Соковнин помнил свое обещание подьячему Разбойного приказа Пустобоярову поставить домовую церковь, да не успел. То из сына дурь выколачивал – царево самозванство! – да учил говорить, что не тонул-де он, а в вотчинной деревне жил. Потом с покосами в деревнях дело затянулось, потом рожь поспела, за ней лен подошел, а за всем глаз нужен. Царь только на неделю отпустил из Москвы, да разве за такой срок все охватишь? Под Новый год целую неделю проволынился с соленьями, но наконец бросил все, отправился на Домовой рынок и купил церковный сруб с подклетьем и с прирубами для алтаря и приделов. Недешево обошлось, а еще сколько встанет убранство! Сруб-то мужики скорехонько собрали: вотчинные мужики – народ огневой, а вот иконы новописные поднимаются в цене. Как ни приценится Соковнин в лавках у Флоровской башни – растут цены…
Однако и эти заботы были вытеснены опаской прогневить царя тем, что Великоустюжская Четь не доберет податей ныне из-за пожара.
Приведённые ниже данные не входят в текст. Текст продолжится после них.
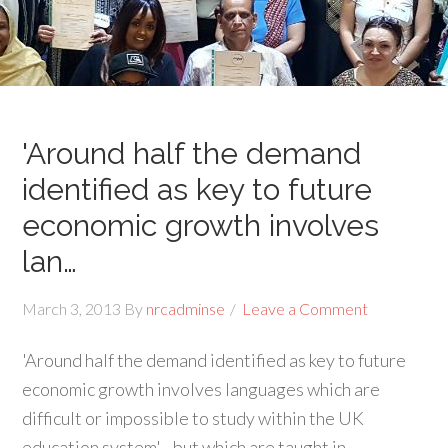
'Around half the demand
identified as key to future
economic growth involves
lan…
March 3, 2013
By
nrcadminse
Leave a Comment
'Around half the demand identified as key to future
economic growth involves languages which are
difficult or impossible to study within the UK
education system'…but which are taught in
Правда, после пожара хоть и не стало двух десятков кабаков, зато три десятка гуляй-кабаков пошли по Чети, по всем деревням, станам, по всем уездам. Держись мужицкая копейка!
Дела Соковнина в общем стали поправляться. Расположение царя он себе вернул. Дочка родилась хоть и раньше времени, зато всерьез наречена невестой Глеба Морозова. Сына-дурака – самодельного Димитрия – выправил плетью в подклети. С женой все улеглось, только ждет она не дождется, когда выпроводит он Липку со двора. Мало того, что сам глаза на нее пялит, так теперь и старший сын обалдел – сидит днями на крыльце, копает в носу и ждет, когда она пройдет…
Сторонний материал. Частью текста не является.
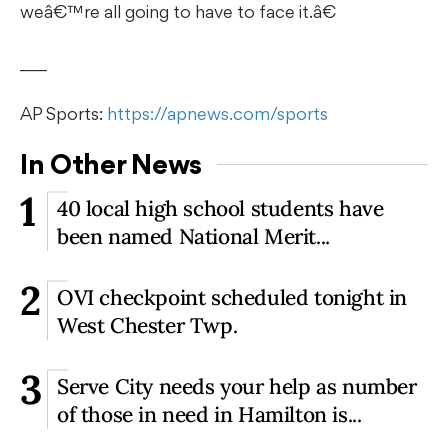
weâ€™re all going to have to face it.â€
___
AP Sports:
https://apnews.com/sports
In Other News
1
40 local high school students have
been named National Merit...
2
OVI checkpoint scheduled tonight in
West Chester Twp.
3
Serve City needs your help as number
of those in need in Hamilton is...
Как-то в воскресенье, после боярского сидения, заехал Трубецкой, будто меда отпробовать. На двор въехал, как и водится у больших бояр, когда едут к меньшим, хоть это случается редко, прямо к самому крыльцу, шапку не ломал даже перед хозяйкой, а подождал, пока Соковнин придержит стремя, слез и пошел вразвалку к погребу. Меды отпробовал – не похвалил, не похаял, а спросил:
– А не помянуть ли тебе, Прокофей, слезы твои?